Filter by the string "buttons": return the lines of the material that contain it.
[Data extract — start]
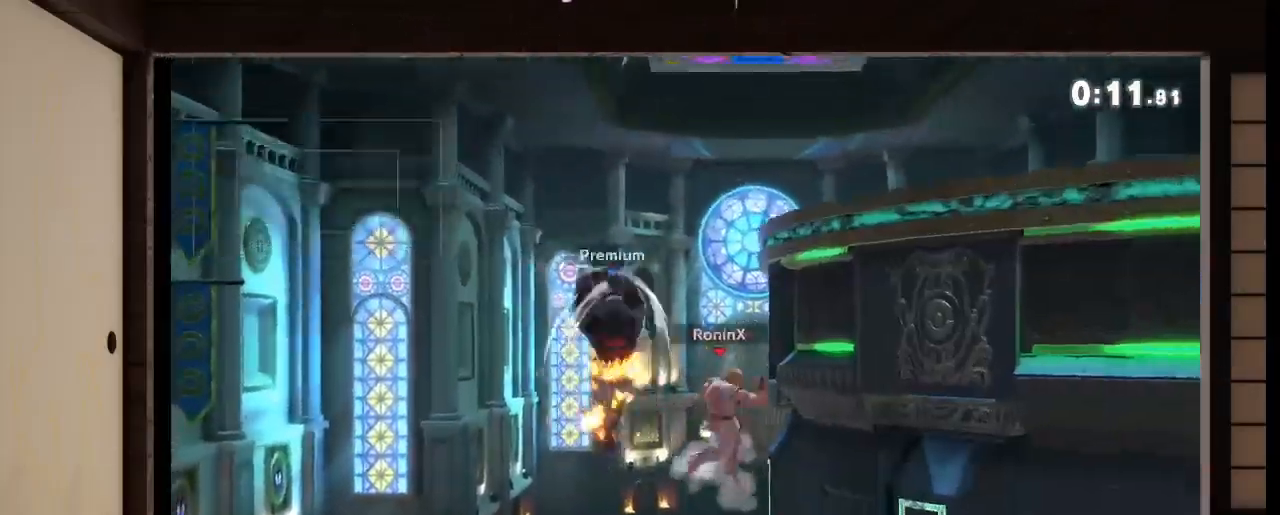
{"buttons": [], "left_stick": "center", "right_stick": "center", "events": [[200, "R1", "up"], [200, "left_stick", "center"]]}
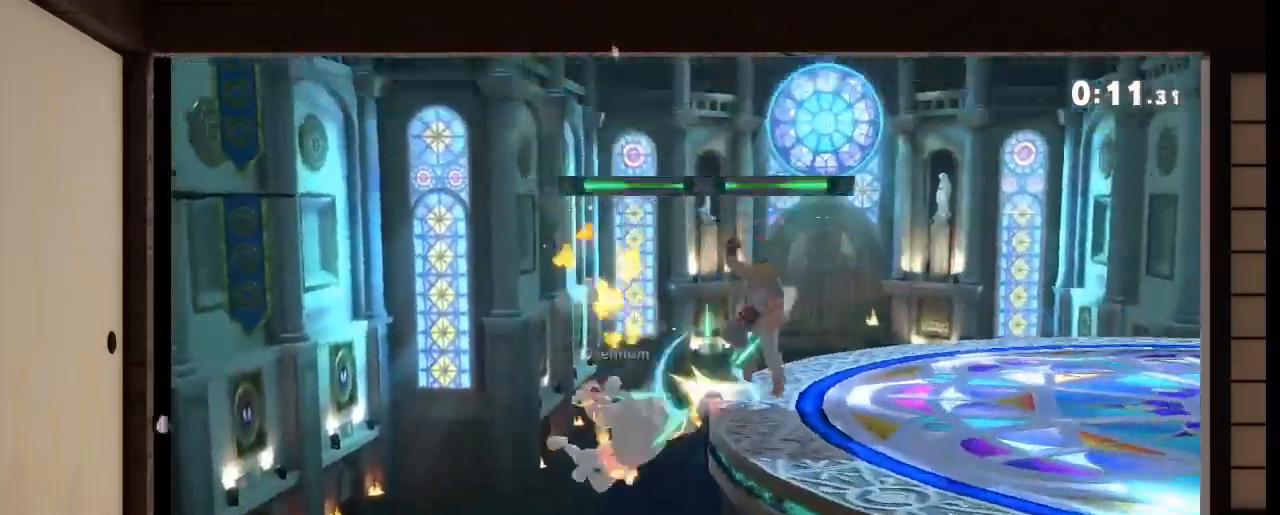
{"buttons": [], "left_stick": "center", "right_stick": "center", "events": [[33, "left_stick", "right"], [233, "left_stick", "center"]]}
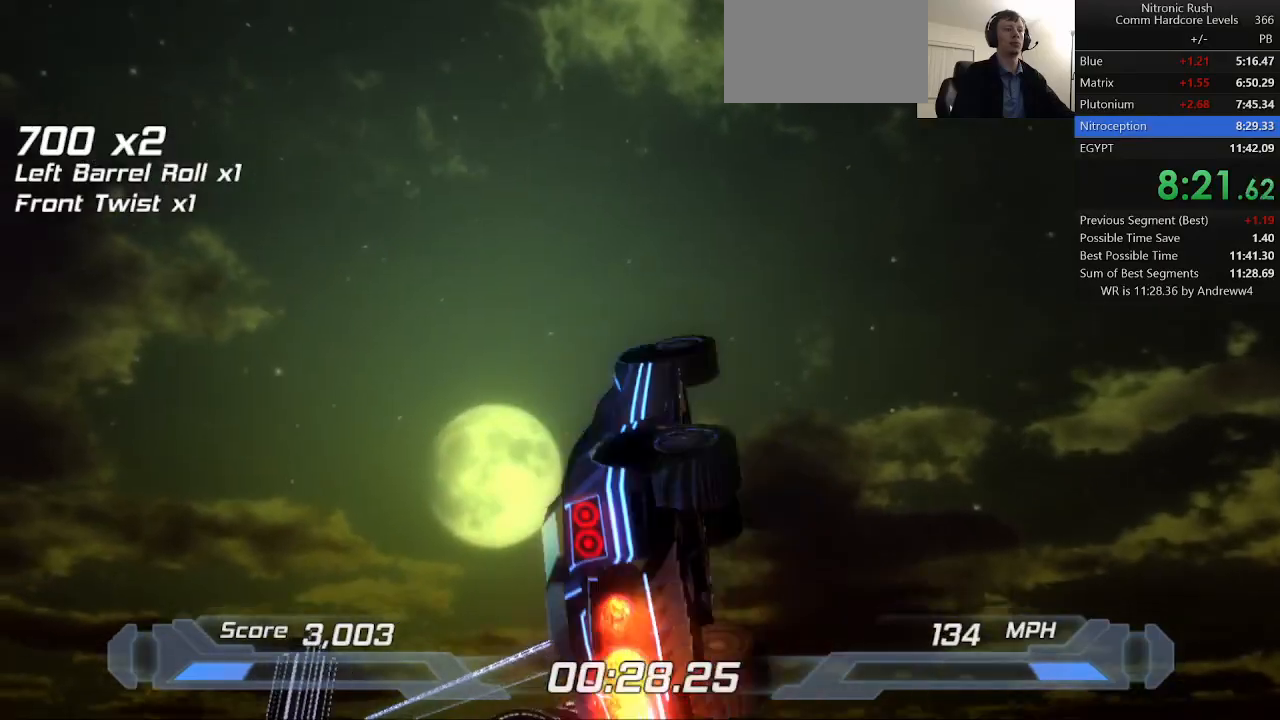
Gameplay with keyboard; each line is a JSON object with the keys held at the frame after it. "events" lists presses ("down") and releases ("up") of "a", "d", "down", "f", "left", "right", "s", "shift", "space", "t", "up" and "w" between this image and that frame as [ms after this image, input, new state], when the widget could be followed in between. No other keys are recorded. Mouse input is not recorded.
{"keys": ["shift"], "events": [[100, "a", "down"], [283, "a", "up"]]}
[Data extract — finish]
Solution to this task
{"buttons": [], "left_stick": "center", "right_stick": "center", "events": [[200, "R1", "up"], [200, "left_stick", "center"]]}
{"buttons": [], "left_stick": "center", "right_stick": "center", "events": [[33, "left_stick", "right"], [233, "left_stick", "center"]]}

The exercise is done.